■ SOURCE PASSAGE
= = =

We know that improved storage is the best way of preserving the whole collection for the long term, and our new Newspaper Storage Building (NSB) is undergoing its final testing as I type.

However, this is just the latest – and most ambitious – effort to strike a balance between the long-term preservation needs of the collection and our duty to make it available to users.

The ties that bind

To the bindery workshop!
Wooden sign directing to the bindery workshop on the 3rd floor in gold lettering

When reader facilities were added to the original Colindale repository in 1932, a bindery was also created on the 3rd floor. Here, new legal deposit intake was bound, and older papers were conserved – pulled down, de-acidified, repaired and re-sewn and re-bound. Treatment and binding styles varied depending on the age, type and size of newspaper - machine sewn; hand-sewn on tapes or cords, buckram and leather, half and quarter; finished in foils, mostly, but occasionally gold leaf.

= = =

■ DATASET EXTRACT
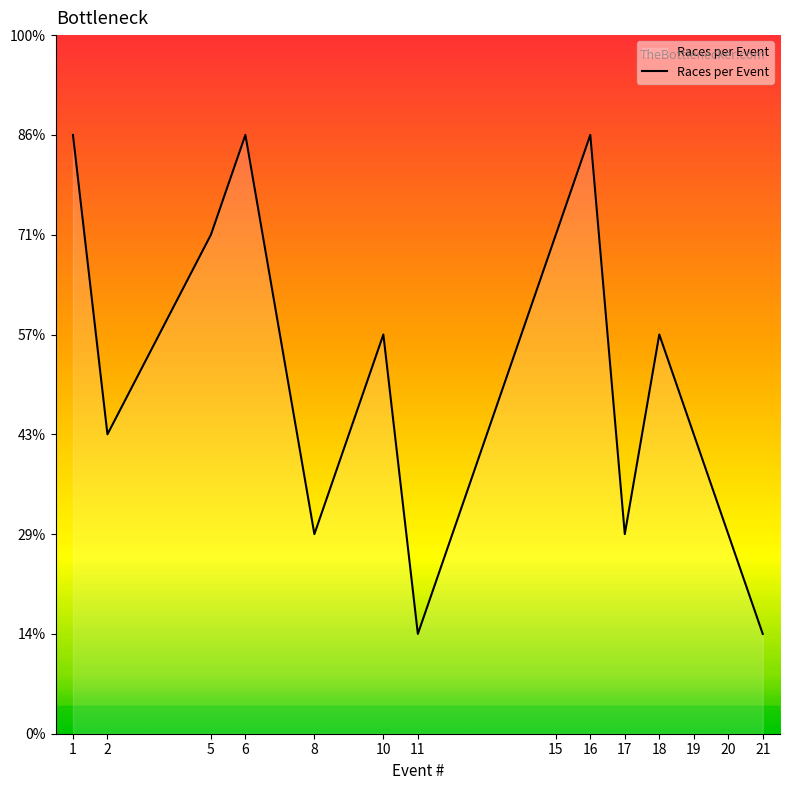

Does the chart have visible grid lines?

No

= = =

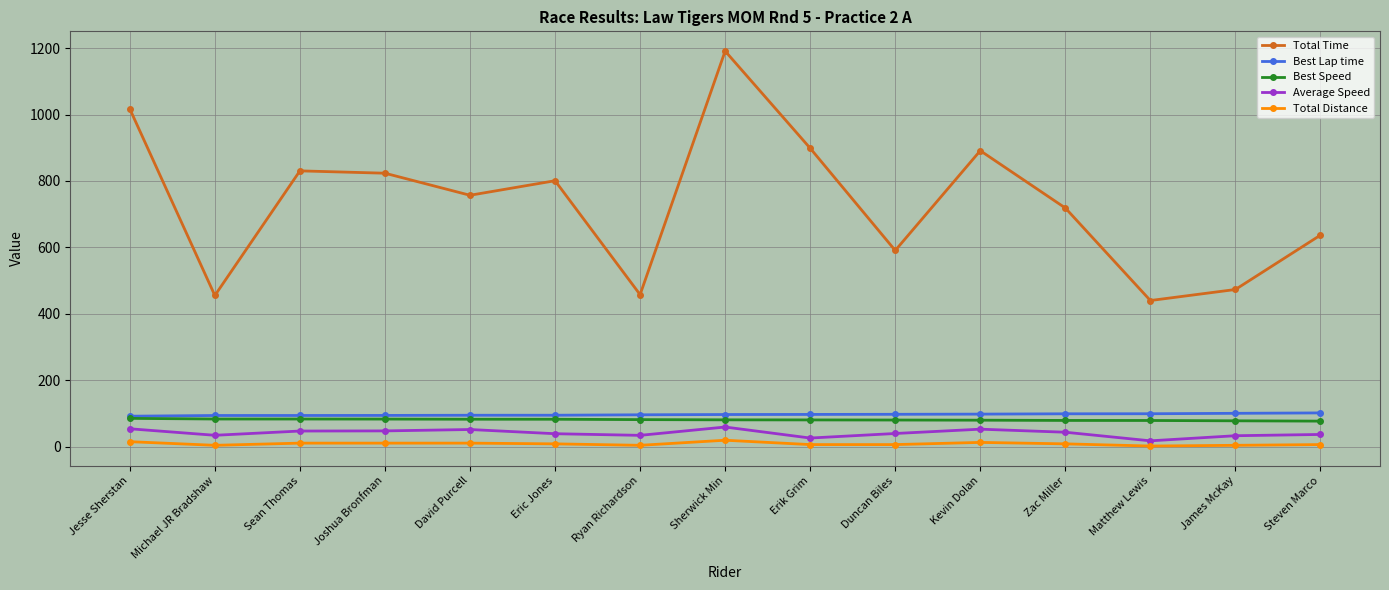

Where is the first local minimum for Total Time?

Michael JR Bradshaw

= = =

■ YOUR ASSIGNMENT
According to the passage on newspaper storage, on which floor of the Colindale repository was the bindery created? The material was taken from a separate source.

■ WRITTEN SOLUTION
The 3rd floor.